El jueves 3 de octubre de 1989, Mario Conde, luego de una década de policía, solicitó su licenciamiento de la Central de Investigaciones Criminales. La razón: en el interior de ésta se sucedió una purga que puso en tela de juicio a un grupo de policías corruptos; pero también suscitó el retiro obligado del mayor Antonio Rangel, quien durante 28 años fue el jefe de la Central, puesto de patitas en la calle y en su casa, no por corrupto, sino porque se da por puesto que él permitió que se fermentara y engendrara tal corrupción. El mayor Rangel, sibarita de los mejores habanos, del buen ron y del buen whisky, tenía a Mario Conde, pese a sus yerros y peculiaridades, por su mejor detective y ambos han cultivado una amistad y se estiman. Así que Mario Conde decidió irse porque aunada a la pérdida del mayor, entre los policías corruptos hay varios en cuya honestidad él creía.

[Datos proporcionados]:

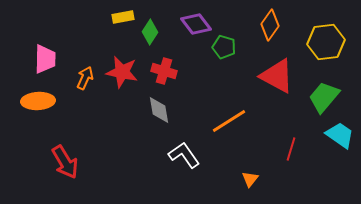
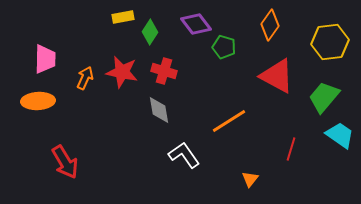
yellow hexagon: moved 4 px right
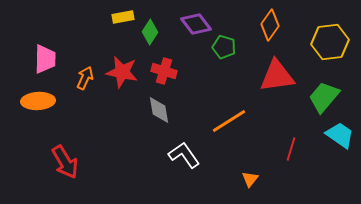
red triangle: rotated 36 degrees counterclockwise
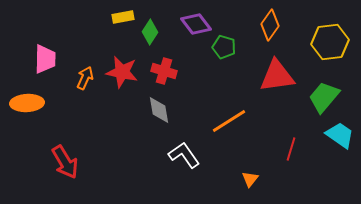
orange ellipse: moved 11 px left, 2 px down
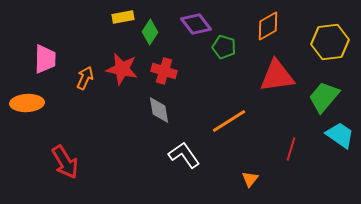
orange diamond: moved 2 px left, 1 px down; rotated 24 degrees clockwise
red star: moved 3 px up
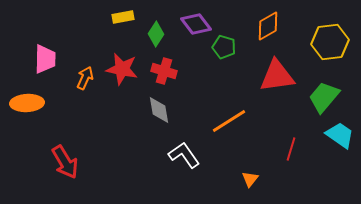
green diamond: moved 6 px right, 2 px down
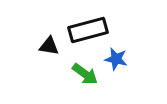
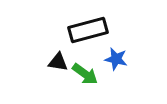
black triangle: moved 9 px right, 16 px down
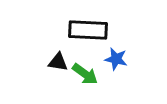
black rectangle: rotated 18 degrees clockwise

* * *

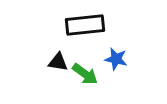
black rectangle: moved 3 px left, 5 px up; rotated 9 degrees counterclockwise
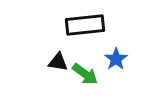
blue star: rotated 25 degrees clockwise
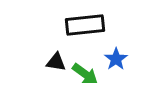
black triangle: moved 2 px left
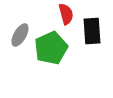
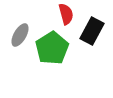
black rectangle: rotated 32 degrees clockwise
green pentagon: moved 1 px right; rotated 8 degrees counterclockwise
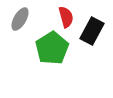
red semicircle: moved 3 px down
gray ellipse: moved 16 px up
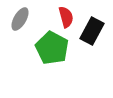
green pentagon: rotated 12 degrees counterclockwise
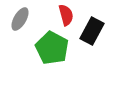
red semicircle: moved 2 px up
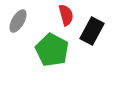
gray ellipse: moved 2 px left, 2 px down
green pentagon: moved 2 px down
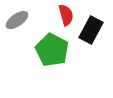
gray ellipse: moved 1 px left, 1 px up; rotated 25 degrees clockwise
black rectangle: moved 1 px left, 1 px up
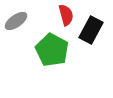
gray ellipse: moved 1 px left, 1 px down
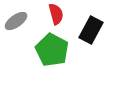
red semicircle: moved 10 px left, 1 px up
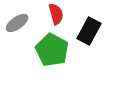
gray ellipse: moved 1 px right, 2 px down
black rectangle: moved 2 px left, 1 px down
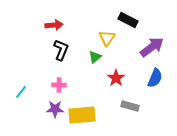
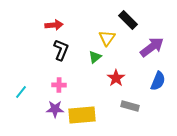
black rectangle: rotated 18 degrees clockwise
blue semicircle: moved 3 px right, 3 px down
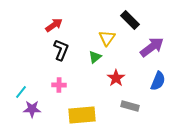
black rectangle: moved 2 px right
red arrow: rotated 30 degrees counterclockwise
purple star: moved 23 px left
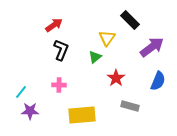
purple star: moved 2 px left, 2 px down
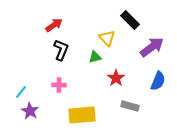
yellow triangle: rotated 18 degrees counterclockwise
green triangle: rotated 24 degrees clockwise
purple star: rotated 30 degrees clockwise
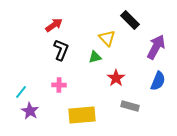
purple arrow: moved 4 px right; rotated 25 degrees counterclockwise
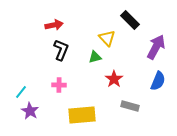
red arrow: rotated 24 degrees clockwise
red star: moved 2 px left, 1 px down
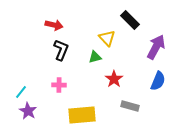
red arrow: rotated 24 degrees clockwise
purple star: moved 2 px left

[Desafíos]:
1 - Cite textualmente el fragmento sobre Mario Conde desde "El jueves 3" hasta "honestidad él creía.", ambos inclusive.
2 - Prolongue el fragmento sobre Mario Conde a partir de su última oración.
Los datos constituyen un material independiente del fragmento sobre Mario Conde.

[Respuestas]:
1 -
El jueves 3 de octubre de 1989, Mario Conde, luego de una década de policía, solicitó su licenciamiento de la Central de Investigaciones Criminales. La razón: en el interior de ésta se sucedió una purga que puso en tela de juicio a un grupo de policías corruptos; pero también suscitó el retiro obligado del mayor Antonio Rangel, quien durante 28 años fue el jefe de la Central, puesto de patitas en la calle y en su casa, no por corrupto, sino porque se da por puesto que él permitió que se fermentara y engendrara tal corrupción. El mayor Rangel, sibarita de los mejores habanos, del buen ron y del buen whisky, tenía a Mario Conde, pese a sus yerros y peculiaridades, por su mejor detective y ambos han cultivado una amistad y se estiman. Así que Mario Conde decidió irse porque aunada a la pérdida del mayor, entre los policías corruptos hay varios en cuya honestidad él creía.

2 -
Incitado por tal depresivo y desmoralizante marasmo (“nunca se sintió un verdadero policía, y prefería andar sin pistola y sin uniforme y odiaba hasta la idea de tener que aplicar la violencia”), se encerró en su cochambrosa casa “con siete botellas de ron y doce cajetillas de cigarros”. Y el siguiente lunes 7, tras recibir el domingo 6 la inesperada visita de tres de sus compinches alarmados por su silencio y ausencia de tres días, con una mañanera taza de café y frente a su mugrosa y vieja Underwood da los teclazos del inicio de un cuento; es decir, en su primer día libre se dispone a entregarse a su recóndito ideal siempre postergado: escribir, ser un escritor, el prolegómeno de su sueño guajiro: tener una “casa de madera y tejas, frente al mar, donde viviría escribiendo”, y donde obviamente estaría el sucesivo pez peleador Rufino, el perrito Basura (o algún semejante por el estilo), y una fémina “bien linda y bien buena” (que no tiene) y que podría ser Tamara, la inasible y evanescente mujer de sus ensueños durante 15 años, y con quien apenas hace unos meses tuvo un primer y único encuentro sexual. Pero lo interrumpen los toquidos del sargento Manuel Palacios, su adjunto en las investigaciones, quien le lleva el perentorio mensaje de que el nuevo jefe de la Central quiere verlo.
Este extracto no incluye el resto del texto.